Sorry for the rant, hope this helps.
Perfectly reasonable, size is just about vanity. I think that’s kind of the argument, why just be on it if you don’t have to? There are risks involved, and nobody seems to think cycling hurts anything.
What do you mean that men start to lose sensitivity down there? Because that is something I have been struggling with for sometime now and I’m wondering sense you brought it up if you could help me connect the dots by explaining to me what you mean and if there is anything I could do to help increase my sensitivity?
Decreased blood flow, for starters. If they’re just hanging out and not doing anything…do the math. Cycling HCG is a positive as long as you don’t get negative sides.
A lot of men report not having as much feeling down there during intercourse and when you finish when they are really shut down.
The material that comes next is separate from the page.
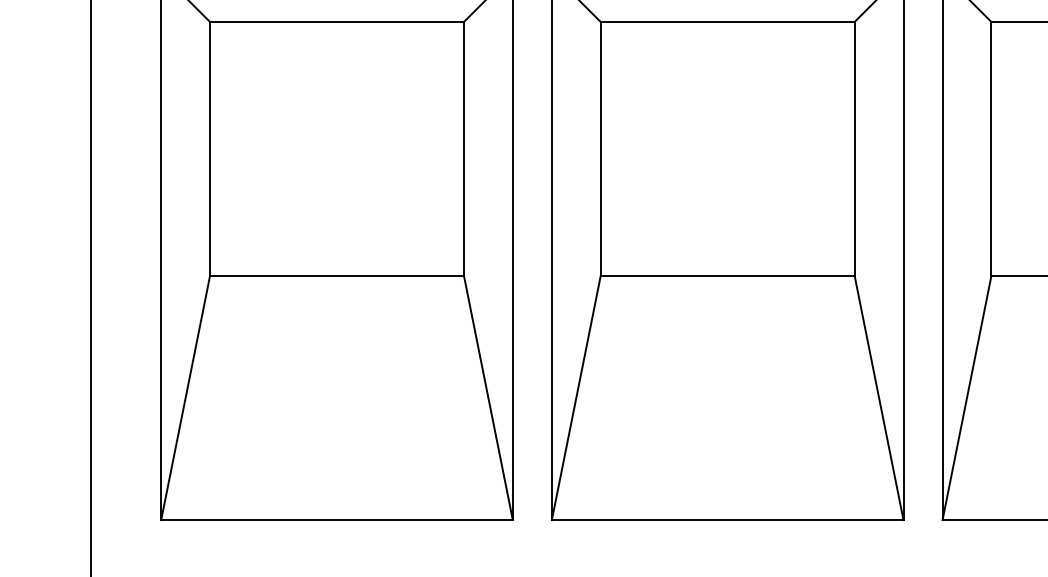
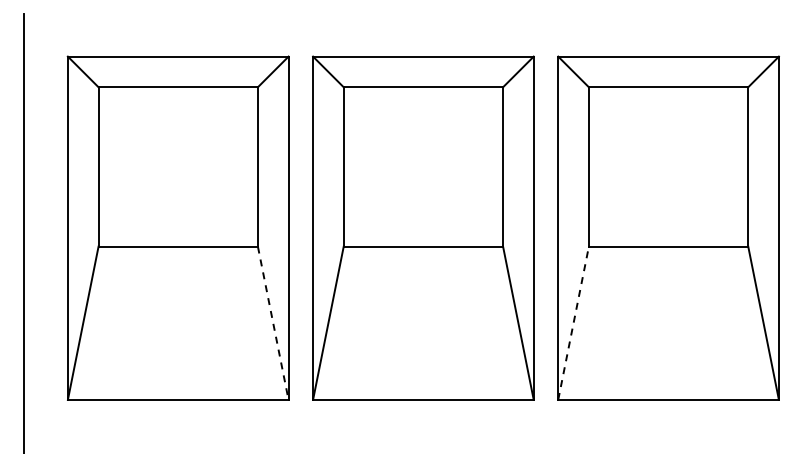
line: (966, 396) -> (573, 322), solid -> dashed
line: (488, 398) -> (273, 323), solid -> dashed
HCG seems to stimulate that sensitivity. There are other things involved in the HPTA feedback loop besides just testosterone production. So when the HPTA is completely shut-down a lot of other hormones are not being produced, even though you are replacing testosterone.
So taking HCG can bring this sensitivity per se back. Hope this helps.
So do you think the solution is to increase the HCG?
What other hormones are shut down maybe i should do blood work on them.
What are your numbers? HCG dose? E2 level? Test? Frre Test?